ボツリヌス毒素は神経が筋肉に接している箇所(神経筋接合部)に作用し、筋緊張を緩和します(参考文献22,24,26)。A型ボツリヌス毒素製剤 [ボトックス:Botox、グラクソ・スミスクライン社] の注射による治療法はまぶた、首などの局所性ジストニア(眼瞼痙攣、痙性斜頸)の標準的な治療法として世界80カ国以上で承認されています。従来の治療法では効果がなかった強度の筋緊張を和らげることによって、過緊張に伴った開口障害、疼痛、構音障害、咀嚼障害を改善させることが可能です。現在、わが国におけるボツリヌス毒素製剤の適応は眼瞼痙攣、痙性斜頸、片側顔面痙攣などです。ボツリヌス療法は注射する部位と筋肉によって保険が適応されず、自費となる場合があります。
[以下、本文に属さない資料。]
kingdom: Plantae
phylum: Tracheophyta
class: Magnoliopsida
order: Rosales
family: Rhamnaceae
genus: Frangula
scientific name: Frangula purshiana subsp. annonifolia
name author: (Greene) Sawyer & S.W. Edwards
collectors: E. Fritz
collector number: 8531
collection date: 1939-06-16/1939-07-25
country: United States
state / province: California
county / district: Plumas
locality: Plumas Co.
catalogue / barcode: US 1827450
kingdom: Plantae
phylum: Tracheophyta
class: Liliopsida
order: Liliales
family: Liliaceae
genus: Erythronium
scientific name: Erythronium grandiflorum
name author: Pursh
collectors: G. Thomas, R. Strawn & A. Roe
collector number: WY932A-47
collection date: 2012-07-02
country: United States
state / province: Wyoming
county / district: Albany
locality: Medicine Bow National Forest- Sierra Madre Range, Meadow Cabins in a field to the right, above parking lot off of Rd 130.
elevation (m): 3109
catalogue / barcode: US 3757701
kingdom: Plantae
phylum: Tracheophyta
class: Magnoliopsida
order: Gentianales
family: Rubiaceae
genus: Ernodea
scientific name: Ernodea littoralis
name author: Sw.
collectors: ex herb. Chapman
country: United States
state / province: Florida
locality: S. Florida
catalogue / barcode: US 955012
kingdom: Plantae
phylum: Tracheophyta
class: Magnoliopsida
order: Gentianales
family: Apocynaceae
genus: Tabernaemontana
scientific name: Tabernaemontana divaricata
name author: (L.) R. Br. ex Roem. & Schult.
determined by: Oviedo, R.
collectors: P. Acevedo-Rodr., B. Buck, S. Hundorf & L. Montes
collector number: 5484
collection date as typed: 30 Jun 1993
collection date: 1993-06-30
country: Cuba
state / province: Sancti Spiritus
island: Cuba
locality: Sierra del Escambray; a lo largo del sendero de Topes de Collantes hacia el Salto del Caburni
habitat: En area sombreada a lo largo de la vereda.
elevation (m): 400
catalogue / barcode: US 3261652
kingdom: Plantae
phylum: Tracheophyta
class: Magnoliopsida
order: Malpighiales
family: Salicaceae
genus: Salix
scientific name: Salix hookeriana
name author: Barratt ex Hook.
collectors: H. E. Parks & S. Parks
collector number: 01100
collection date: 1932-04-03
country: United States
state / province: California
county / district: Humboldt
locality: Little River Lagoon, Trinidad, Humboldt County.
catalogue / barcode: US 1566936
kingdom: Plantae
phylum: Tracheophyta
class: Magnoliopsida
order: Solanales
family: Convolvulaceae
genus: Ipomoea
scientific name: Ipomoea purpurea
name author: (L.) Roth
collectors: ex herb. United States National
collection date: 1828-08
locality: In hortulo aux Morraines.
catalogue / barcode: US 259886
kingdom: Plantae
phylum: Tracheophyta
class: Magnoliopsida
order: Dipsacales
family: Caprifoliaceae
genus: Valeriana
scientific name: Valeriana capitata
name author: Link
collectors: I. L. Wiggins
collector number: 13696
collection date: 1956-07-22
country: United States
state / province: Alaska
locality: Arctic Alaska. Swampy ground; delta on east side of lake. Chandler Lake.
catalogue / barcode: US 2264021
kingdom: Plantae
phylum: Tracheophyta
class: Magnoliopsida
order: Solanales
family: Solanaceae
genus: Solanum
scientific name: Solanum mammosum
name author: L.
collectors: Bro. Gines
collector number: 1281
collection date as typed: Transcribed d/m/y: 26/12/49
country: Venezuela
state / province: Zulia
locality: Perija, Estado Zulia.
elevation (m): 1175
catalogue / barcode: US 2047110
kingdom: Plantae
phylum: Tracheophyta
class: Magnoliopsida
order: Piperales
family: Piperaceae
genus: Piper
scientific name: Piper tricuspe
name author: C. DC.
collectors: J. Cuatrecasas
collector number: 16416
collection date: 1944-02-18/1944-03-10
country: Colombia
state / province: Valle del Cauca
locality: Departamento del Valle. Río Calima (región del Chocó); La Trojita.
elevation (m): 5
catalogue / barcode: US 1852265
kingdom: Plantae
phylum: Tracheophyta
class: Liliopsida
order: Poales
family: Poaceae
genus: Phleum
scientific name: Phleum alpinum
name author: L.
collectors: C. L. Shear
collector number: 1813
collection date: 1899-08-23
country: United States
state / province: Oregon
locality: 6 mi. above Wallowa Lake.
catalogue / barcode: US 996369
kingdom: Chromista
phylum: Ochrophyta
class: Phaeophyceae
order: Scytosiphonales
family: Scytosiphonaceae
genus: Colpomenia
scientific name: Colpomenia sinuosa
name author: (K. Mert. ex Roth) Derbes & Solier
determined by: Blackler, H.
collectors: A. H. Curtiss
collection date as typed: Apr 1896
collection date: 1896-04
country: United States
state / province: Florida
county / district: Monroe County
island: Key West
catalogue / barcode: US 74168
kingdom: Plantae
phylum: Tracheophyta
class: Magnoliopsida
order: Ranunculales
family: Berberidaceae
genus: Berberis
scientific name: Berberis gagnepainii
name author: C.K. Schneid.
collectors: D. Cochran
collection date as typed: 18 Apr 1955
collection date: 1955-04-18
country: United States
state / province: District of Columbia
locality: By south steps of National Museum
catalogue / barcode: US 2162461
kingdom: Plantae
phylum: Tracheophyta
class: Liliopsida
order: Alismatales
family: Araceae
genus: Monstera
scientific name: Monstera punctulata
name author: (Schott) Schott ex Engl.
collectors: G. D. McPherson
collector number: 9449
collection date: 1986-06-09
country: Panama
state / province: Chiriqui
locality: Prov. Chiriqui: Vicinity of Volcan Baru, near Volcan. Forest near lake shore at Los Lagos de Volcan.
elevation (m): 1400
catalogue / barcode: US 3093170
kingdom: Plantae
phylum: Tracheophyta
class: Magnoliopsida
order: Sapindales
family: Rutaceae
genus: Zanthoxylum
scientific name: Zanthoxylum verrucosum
自費の場合、50単位で約5万2千円、100単位で約10万円の負担となります。注射する筋肉が少なければ、50単位で十分ですが、広範囲の筋肉に注射が必要な場合、100単位となります。
・筋電図検査
過緊張を生じている筋をMAB療法の場合と同様に筋電図検査で診査します。注射する主な筋は咬筋、側頭筋、外側翼突筋、内側翼突筋、オトガイ舌筋、胸鎖乳突筋、顎二腹筋などです(図7)。各患者さんの病状と筋電図検査の結果からどの筋肉に注射すべきか判断します。治療前に開口量、咬合力、痛みの自己評価などを記録します。
・注射
筋電計にてモニターしながら、注射針の先が過緊張を起こしている筋内にあることを確認して、生理食塩水で希釈したボトックスを数か所に分けて適量注射します。注射の際は少し痛みが伴います。効果は個人差が大きいため、最初の注射では打つ量をやや少なめにします。
・経過観察
効果は注射して2,3日後から現れます。効果は通常最低3~4ヵ月持続し、その後消失しますが、患者さんによっては効果がずっと続くこともあります。治療後で開口量、咬合力計測し、治療効果の客観的評価を行います。経過によって投与を繰り返す必要があります。
図7.不随意運動を起こす可能性のある筋肉。その他、表情筋、オトガイ舌筋、口蓋帆張筋にも異常収縮を生じることがあります。